佐賀県立博物館|佐賀県立美術館

REPORT学芸員だより

県博クロニクル展・展示替え

2020年02月07日 

県博クロニクル・展示替えのおしらせ


博物館3号展示室で開催中のテーマ展「県博クロニクル」で展示替えをおこないます。展示室入口正面で展示中の、《源氏物語絵色紙帖》(国指定重要文化財・京都国立博物館蔵)に代わって、2月11日(火)より、以下のやきもの5点(すべて田中丸コレクション蔵)を展示します。

  • 唐津 奥高麗茶碗 銘「閑窓」
  • 高取 藁灰釉緑釉流四方耳付水指 銘「若葉雨」
  • 鍋島 色絵青海波地文萩紅葉図皿
  • 伊万里 色絵風俗図大壺
  • 柿右衛門 色絵藤文燭台

これらは、当博物館が50年前に開館したときの記念展「江戸桃山美術名作展」で展示したものです。

このうち、執筆者Yのイチオシは《色絵藤文燭台》。蝋燭を差す受け皿は五弁の花をかたどり、柱は藤花がしだれた様子を描いた竹筒形、唐草文をあしらった脚部を獅子の口が咥えているという、華やかかつエキゾチックな一点です。

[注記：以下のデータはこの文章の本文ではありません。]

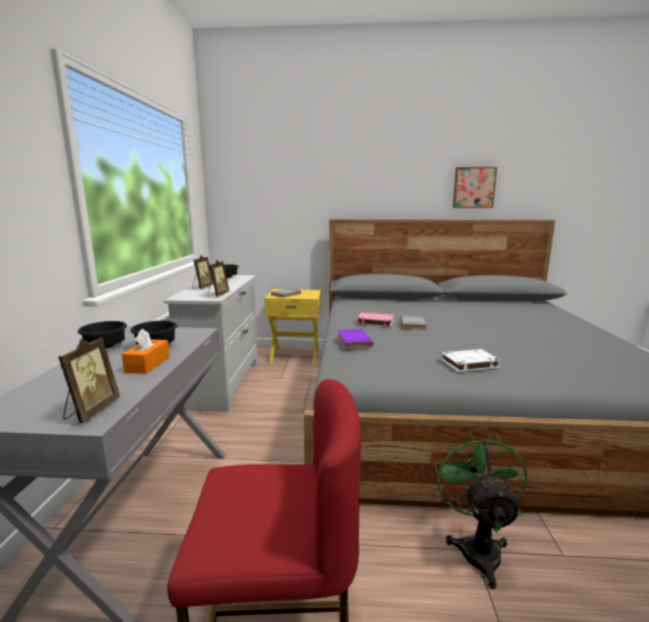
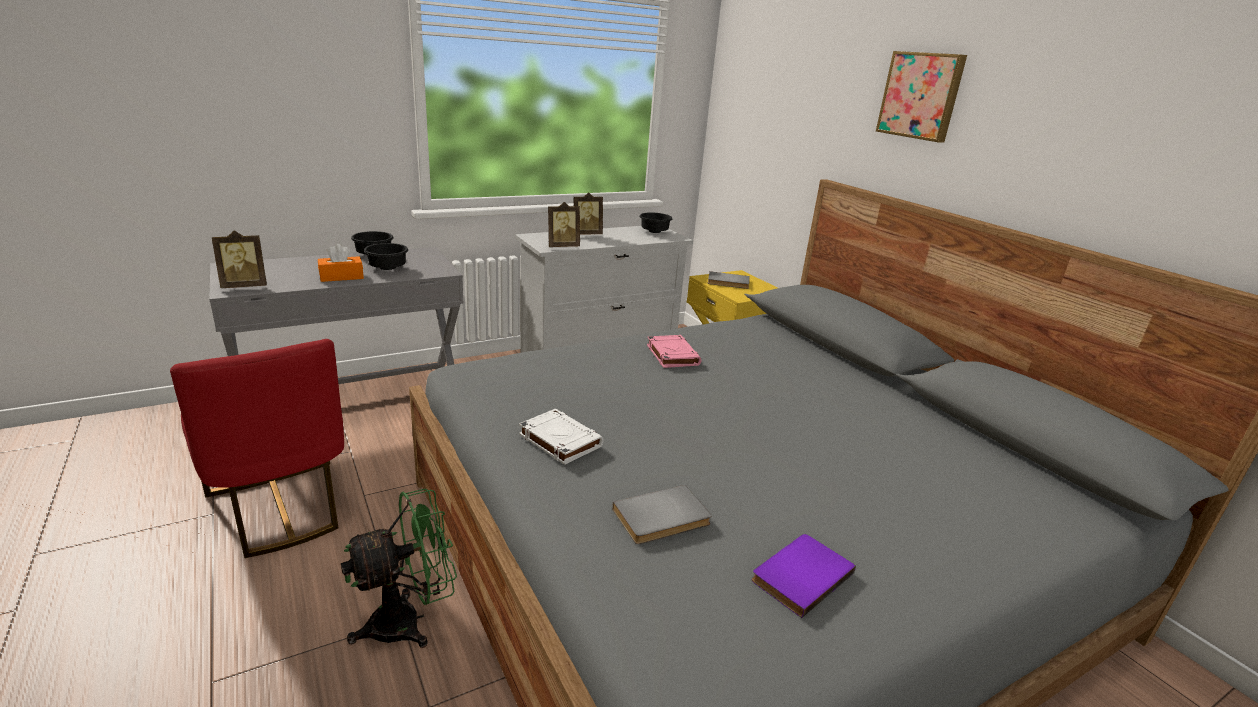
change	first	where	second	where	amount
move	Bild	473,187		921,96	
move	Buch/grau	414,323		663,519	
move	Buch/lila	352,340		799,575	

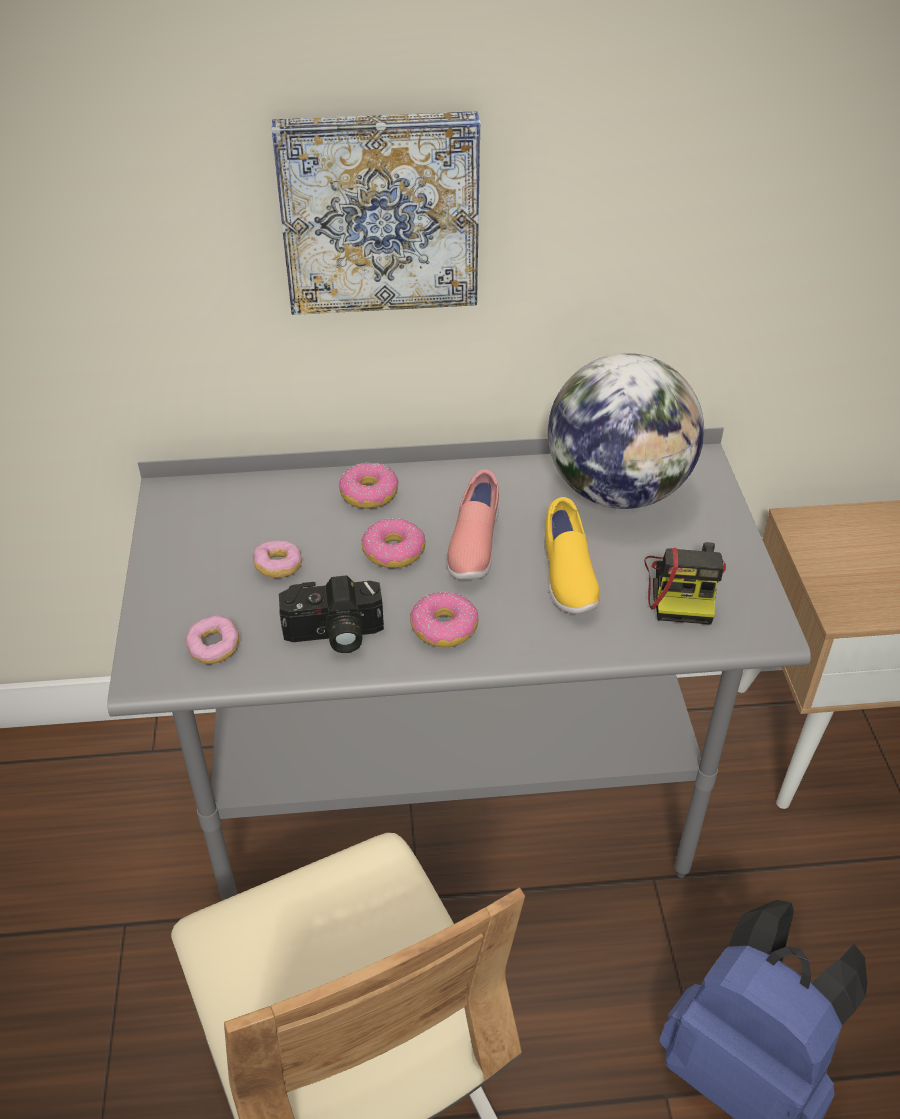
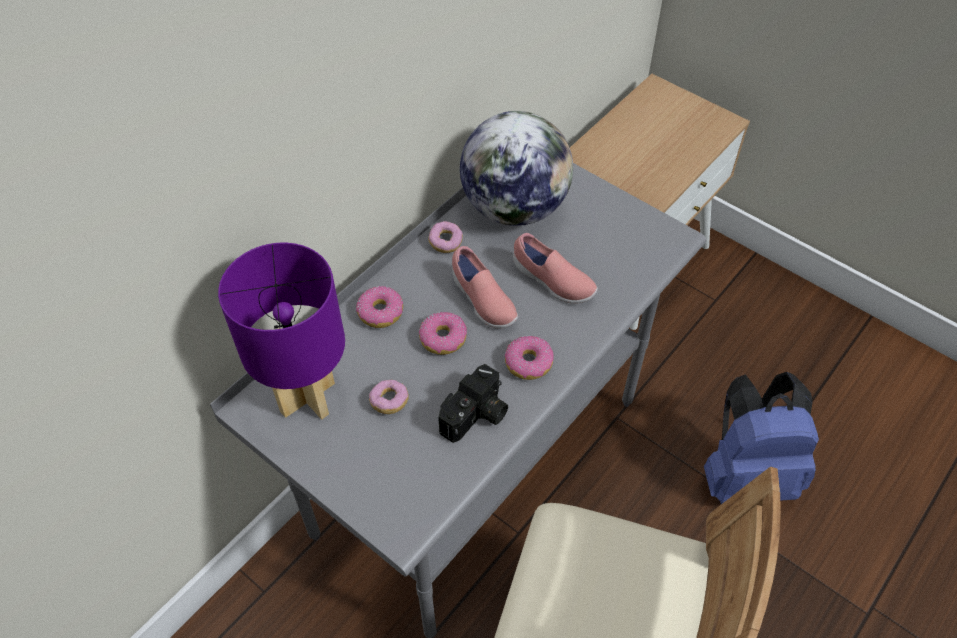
change	first	where	second	where	amount
delete	Bild	379,211			
recolor	Schuh/gelb	566,577	Schuh/rosa	552,282	
delete	Kamera	684,588			
move	Donut	214,648		445,242	
insert			Tischlampe/lila	308,396	

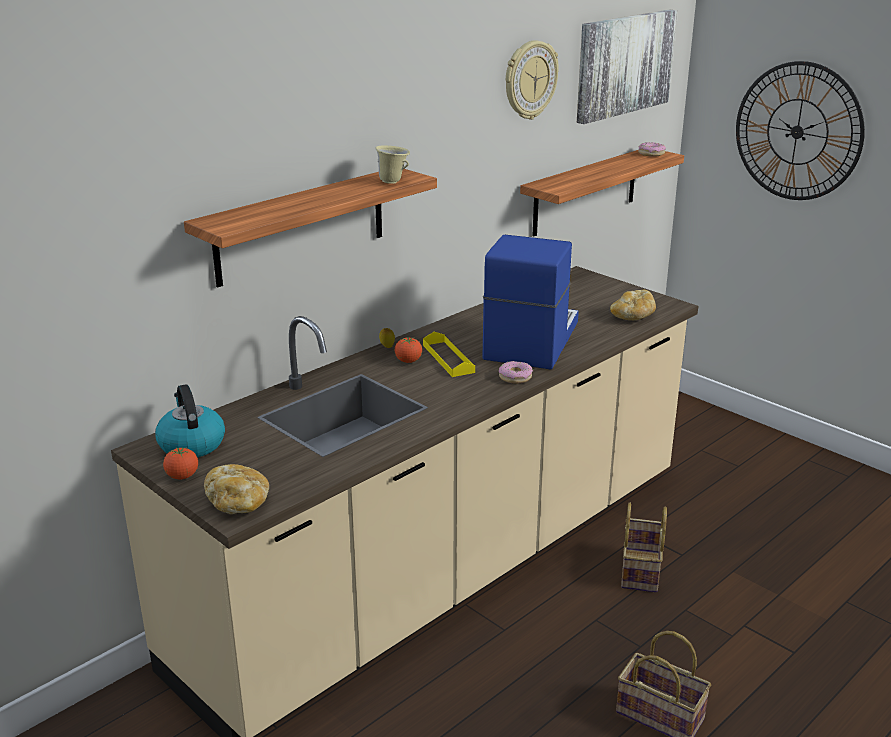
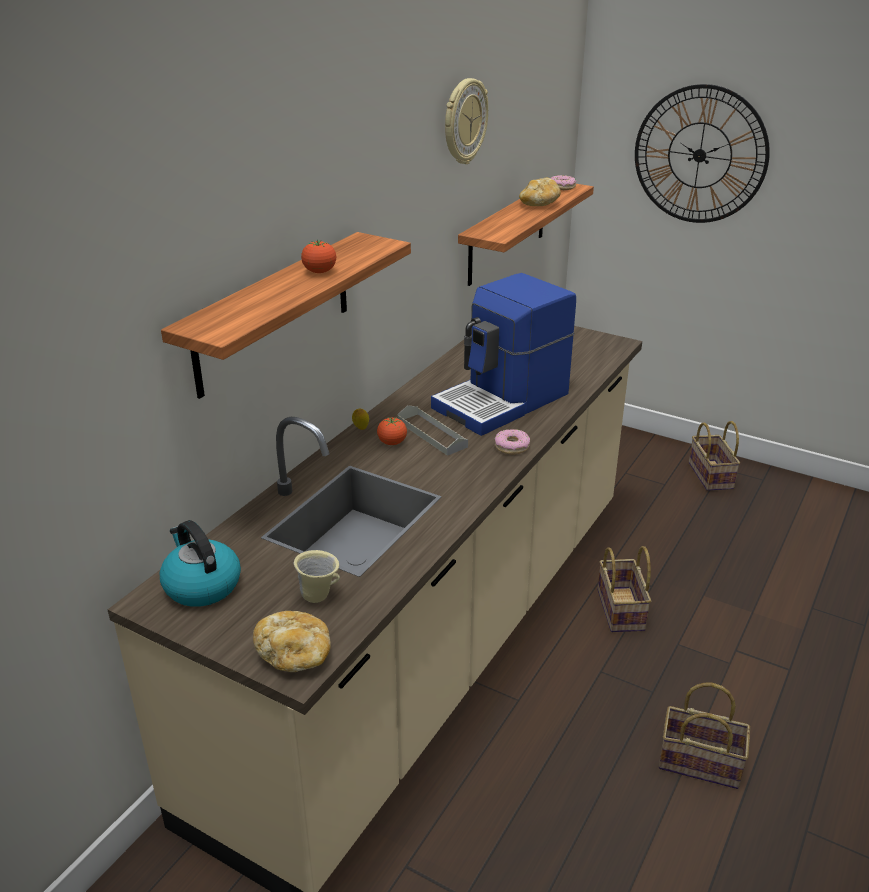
change	first	where	second	where	amount
delete	Bild	624,64			
move	Henkelbecher/beige	393,182		319,596	
rotate	Kaffeemaschine	529,340		503,401	135 degrees counterclockwise
move	Brot	632,317		539,204	
recolor	Tablett/gelb	448,358	Tablett/grau	432,434	
move	Tomate	182,476		319,272	
insert			Korb	709,475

こちらは由来が興味深く、筑前を治めた黒田家の第4代藩主・黒田綱政の墓所(福岡市・崇福寺)を、1950年に調査した際に出土したもの。綱政公の墓所は、石碑の立つ円墳の地下に、石室を設けて木棺を置き、その木棺なかに綱政公のご遺体をおさめた甕棺があるという構造でした。甕棺を開けてみると、なんと綱政公はミイラとなって保存されており、動く四肢、軟らかな筋肉を維持した状態で発見されたのだといいます。当の燭台は、綱政公をまつる祭壇のように、香炉と花立とともに木棺の前に並べられていました。

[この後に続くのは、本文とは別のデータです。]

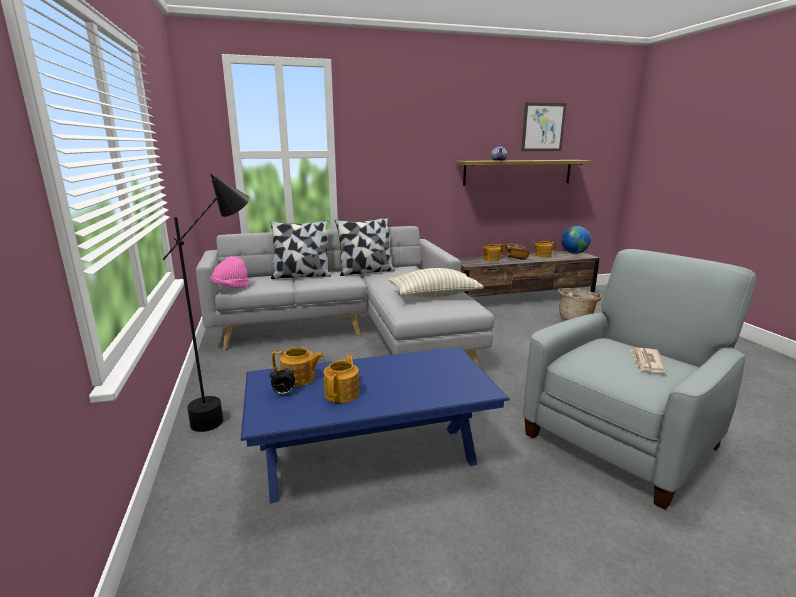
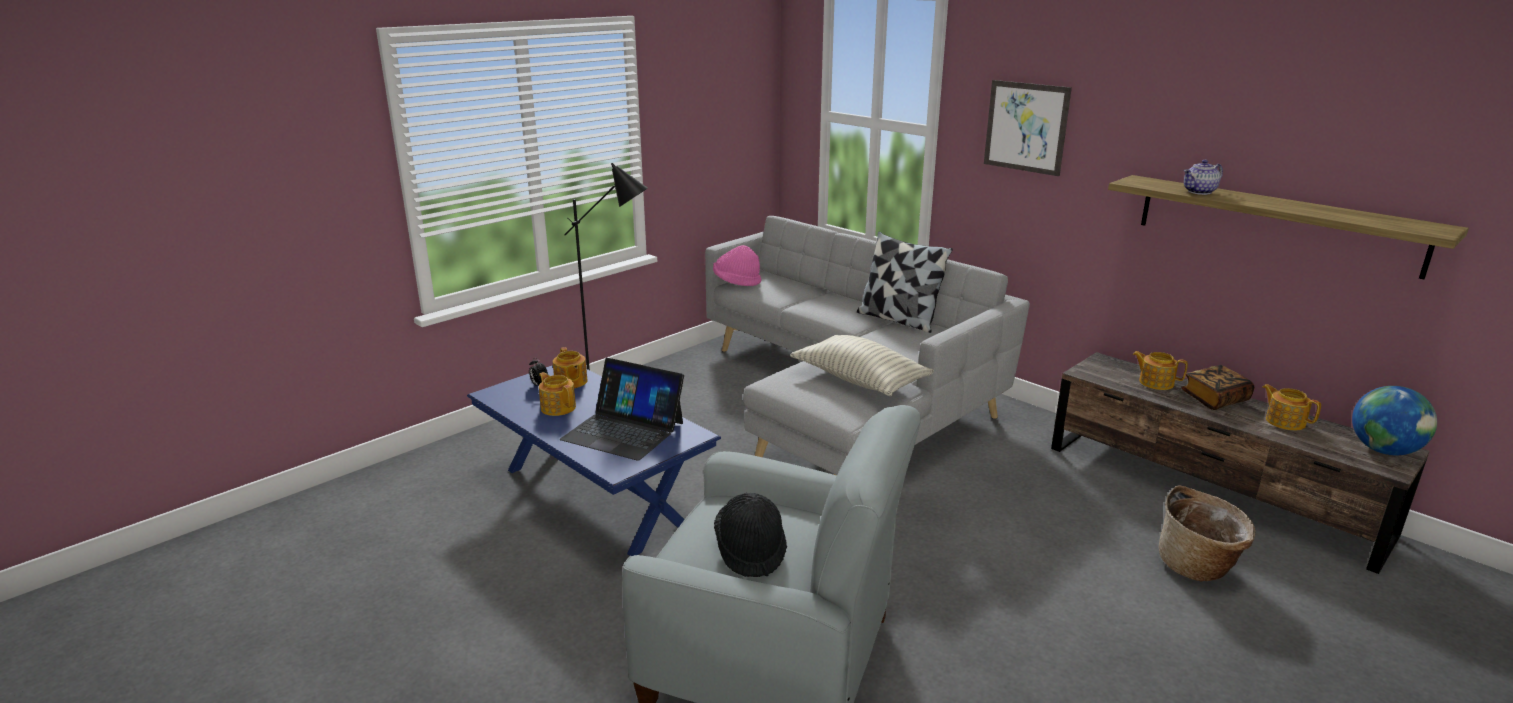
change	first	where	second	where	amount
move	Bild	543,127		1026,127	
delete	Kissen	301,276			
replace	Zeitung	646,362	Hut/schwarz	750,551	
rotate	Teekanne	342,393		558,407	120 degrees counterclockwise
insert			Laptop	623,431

なお、石室のふたも甕棺のふたも固く閉ざされていて開けることが叶わず、結局ふたを破壊して内部を取り出したということ。永遠に綱政公の姿を留めおこうとした思いが感じられます。発掘調査で日の目を見ることがなければ、暗い石室のなかで、この燭台はまぼろしの灯りをともし続けたのでしょう。

本作は展覧会が終了する3月8日(日)まで展示の予定です。また、今週末で見納めの《源氏物語絵色紙帖》も、ぜひお見逃しなく!